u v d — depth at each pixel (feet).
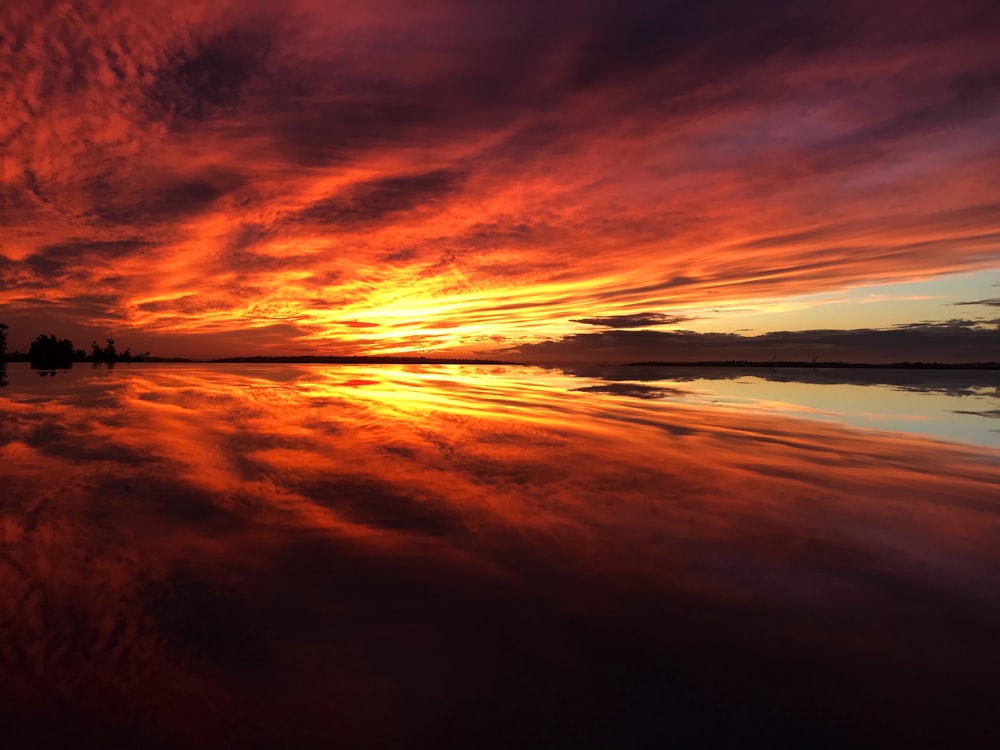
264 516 19.38
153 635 11.30
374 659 10.71
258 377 125.18
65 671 9.96
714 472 28.09
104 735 8.38
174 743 8.28
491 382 115.55
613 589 14.12
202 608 12.53
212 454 30.09
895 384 120.78
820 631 12.25
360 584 14.03
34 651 10.57
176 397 65.51
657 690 10.00
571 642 11.54
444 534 17.94
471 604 13.10
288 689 9.71
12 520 18.30
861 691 10.11
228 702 9.29
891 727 9.14
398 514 19.95
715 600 13.66
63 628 11.46
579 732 8.86
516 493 23.20
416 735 8.67
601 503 21.98
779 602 13.64
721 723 9.15
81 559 15.16
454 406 58.80
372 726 8.84
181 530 17.72
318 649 11.00
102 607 12.43
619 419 50.21
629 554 16.55
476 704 9.48
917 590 14.48
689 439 38.99
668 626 12.32
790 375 171.32
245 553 15.93
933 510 21.89
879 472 29.07
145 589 13.43
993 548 17.69
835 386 112.06
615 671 10.55
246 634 11.48
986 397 82.74
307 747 8.32
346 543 16.90
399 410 53.98
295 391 79.25
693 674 10.52
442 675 10.27
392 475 25.94
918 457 33.94
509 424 44.57
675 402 70.90
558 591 13.93
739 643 11.68
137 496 21.52
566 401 68.74
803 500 23.09
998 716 9.49
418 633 11.73
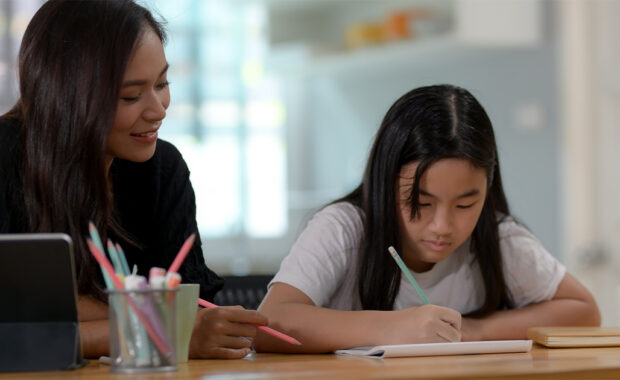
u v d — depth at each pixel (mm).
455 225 1585
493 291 1787
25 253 1188
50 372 1193
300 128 5223
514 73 4074
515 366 1212
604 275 3789
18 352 1214
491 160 1628
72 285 1213
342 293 1779
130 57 1366
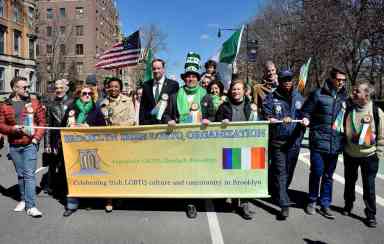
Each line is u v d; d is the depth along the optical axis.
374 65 22.58
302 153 11.09
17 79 5.39
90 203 5.90
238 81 5.29
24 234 4.70
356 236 4.65
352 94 5.21
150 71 8.49
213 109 5.50
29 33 45.91
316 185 5.40
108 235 4.66
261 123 5.08
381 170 8.41
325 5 20.72
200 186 5.25
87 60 68.06
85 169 5.41
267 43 34.00
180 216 5.32
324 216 5.35
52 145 6.58
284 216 5.18
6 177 7.97
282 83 5.34
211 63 7.45
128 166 5.34
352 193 5.34
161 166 5.29
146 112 5.92
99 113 5.64
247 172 5.18
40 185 7.22
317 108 5.26
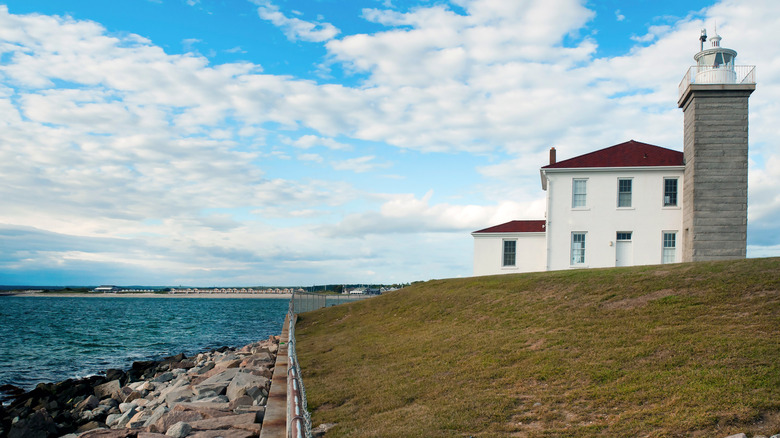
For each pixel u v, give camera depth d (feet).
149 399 60.80
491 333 53.57
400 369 46.73
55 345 137.39
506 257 113.60
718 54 96.58
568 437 26.81
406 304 87.45
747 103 92.27
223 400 47.75
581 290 61.77
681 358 35.58
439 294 85.10
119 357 119.55
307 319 104.37
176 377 76.43
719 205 92.22
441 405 34.58
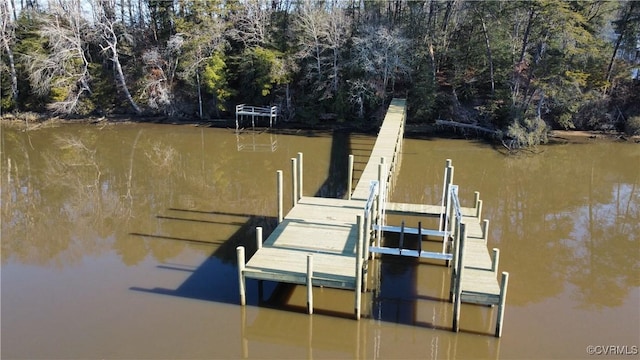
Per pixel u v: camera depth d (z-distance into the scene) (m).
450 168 12.70
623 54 28.92
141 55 32.72
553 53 24.36
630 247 13.86
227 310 10.34
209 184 19.66
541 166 22.03
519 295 11.10
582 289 11.41
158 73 31.73
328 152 24.27
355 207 13.38
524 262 12.83
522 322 10.02
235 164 22.47
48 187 19.53
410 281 11.59
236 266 12.36
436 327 9.88
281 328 9.81
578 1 25.25
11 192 18.94
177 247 13.59
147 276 11.84
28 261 12.87
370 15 30.91
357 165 21.80
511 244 14.01
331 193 18.41
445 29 30.66
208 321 9.99
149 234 14.58
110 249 13.53
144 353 9.01
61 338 9.44
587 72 25.55
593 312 10.41
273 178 20.31
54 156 24.14
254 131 29.03
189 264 12.50
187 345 9.27
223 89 30.19
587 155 23.59
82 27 31.86
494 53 27.50
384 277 11.77
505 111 25.86
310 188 19.00
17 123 31.22
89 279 11.76
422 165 22.08
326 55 29.23
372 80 28.06
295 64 28.83
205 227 15.09
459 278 9.25
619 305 10.70
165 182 20.02
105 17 31.47
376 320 10.07
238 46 31.91
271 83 29.53
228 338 9.50
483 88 28.69
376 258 12.64
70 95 31.09
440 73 30.16
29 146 26.08
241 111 29.45
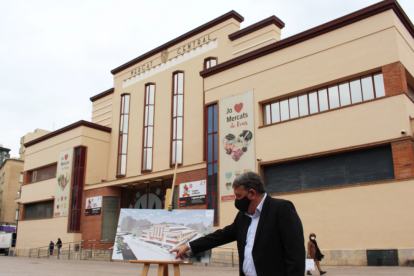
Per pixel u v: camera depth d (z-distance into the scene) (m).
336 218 16.30
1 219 53.94
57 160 34.59
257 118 20.38
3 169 58.28
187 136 27.20
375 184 15.45
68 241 30.52
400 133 15.39
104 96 36.06
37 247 33.78
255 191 3.70
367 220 15.37
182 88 28.53
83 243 30.14
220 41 26.70
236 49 25.45
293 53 19.69
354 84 17.58
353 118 16.89
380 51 16.70
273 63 20.41
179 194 23.73
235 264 18.28
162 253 5.64
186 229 5.82
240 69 21.83
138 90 32.50
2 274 12.35
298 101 19.39
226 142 21.39
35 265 17.94
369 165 16.27
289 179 18.81
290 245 3.35
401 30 17.20
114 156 33.06
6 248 38.16
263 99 20.39
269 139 19.64
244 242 3.70
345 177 16.91
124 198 30.45
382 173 15.84
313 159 18.14
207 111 23.14
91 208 30.42
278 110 20.11
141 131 31.06
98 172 32.78
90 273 13.46
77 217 30.88
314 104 18.77
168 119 29.11
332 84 18.31
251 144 20.25
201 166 22.94
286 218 3.47
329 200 16.69
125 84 33.97
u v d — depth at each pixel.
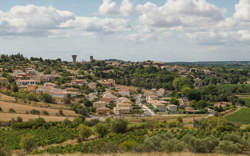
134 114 149.38
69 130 101.88
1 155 27.77
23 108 125.31
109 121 113.88
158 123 110.75
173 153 33.94
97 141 79.44
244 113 157.50
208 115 152.62
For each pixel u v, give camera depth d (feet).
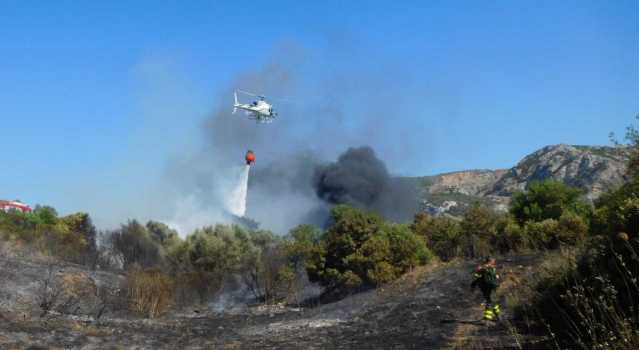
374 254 69.62
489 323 37.40
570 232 65.77
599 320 25.20
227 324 51.26
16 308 45.96
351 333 40.37
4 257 68.59
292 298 75.25
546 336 30.07
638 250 27.81
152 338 41.50
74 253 85.05
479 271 38.83
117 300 57.11
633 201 30.35
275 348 36.86
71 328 41.11
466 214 83.46
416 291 56.95
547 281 36.50
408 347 33.27
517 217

▶ [What is needed]: Each line between the one holding "48 187 19.53" and the one holding "374 254 69.62", inclusive, should be copied exactly as it appears above, and pictures should be omitted.

▶ [Response area]:
48 187 19.53
410 281 11.59
236 266 12.36
436 327 9.88
281 328 9.81
578 1 25.25
11 192 18.94
177 247 13.59
147 276 11.84
28 261 12.87
370 15 30.91
357 165 21.80
511 244 14.01
331 193 18.41
445 29 30.66
208 321 9.99
149 234 14.58
110 249 13.53
144 353 9.01
61 338 9.44
587 72 25.55
593 312 10.41
273 178 20.31
54 156 24.14
254 131 29.03
189 264 12.50
187 345 9.27
223 89 30.19
587 155 23.59
82 27 31.86
494 53 27.50
384 277 11.77
505 111 25.86
310 188 19.00
17 123 31.22
89 279 11.76
422 165 22.08
326 55 29.23
372 80 28.06
295 64 28.83
205 227 15.09
459 278 9.25
619 305 10.70
165 182 20.02
105 17 31.47
376 320 10.07
238 46 31.91
271 83 29.53
228 338 9.50
483 88 28.69
376 258 12.64
70 95 31.09
440 73 30.16
29 146 26.08
241 111 29.45
Per pixel u v: camera depth d (z-distance into the scene) (m).
336 218 16.30
1 219 53.94
57 160 34.59
257 118 20.38
3 169 58.28
187 136 27.20
375 184 15.45
68 241 30.52
400 133 15.39
104 96 36.06
37 247 33.78
255 191 3.70
367 220 15.37
182 88 28.53
83 243 30.14
220 41 26.70
236 49 25.45
293 53 19.69
354 84 17.58
353 118 16.89
380 51 16.70
273 63 20.41
179 194 23.73
235 264 18.28
162 253 5.64
186 229 5.82
240 69 21.83
138 90 32.50
2 274 12.35
298 101 19.39
226 142 21.39
35 265 17.94
369 165 16.27
289 179 18.81
290 245 3.35
401 30 17.20
114 156 33.06
6 248 38.16
263 99 20.39
269 139 19.64
244 242 3.70
345 177 16.91
124 198 30.45
382 173 15.84
313 159 18.14
207 111 23.14
91 208 30.42
278 110 20.11
141 131 31.06
98 172 32.78
90 273 13.46
77 217 30.88
314 104 18.77
168 119 29.11
332 84 18.31
251 144 20.25
201 166 22.94
286 218 3.47
329 200 16.69
125 84 33.97
u v d — depth at each pixel.
134 114 149.38
69 130 101.88
1 155 27.77
23 108 125.31
109 121 113.88
158 123 110.75
173 153 33.94
97 141 79.44
244 113 157.50
208 115 152.62
For each pixel u v, give camera depth d (feet).
374 254 69.62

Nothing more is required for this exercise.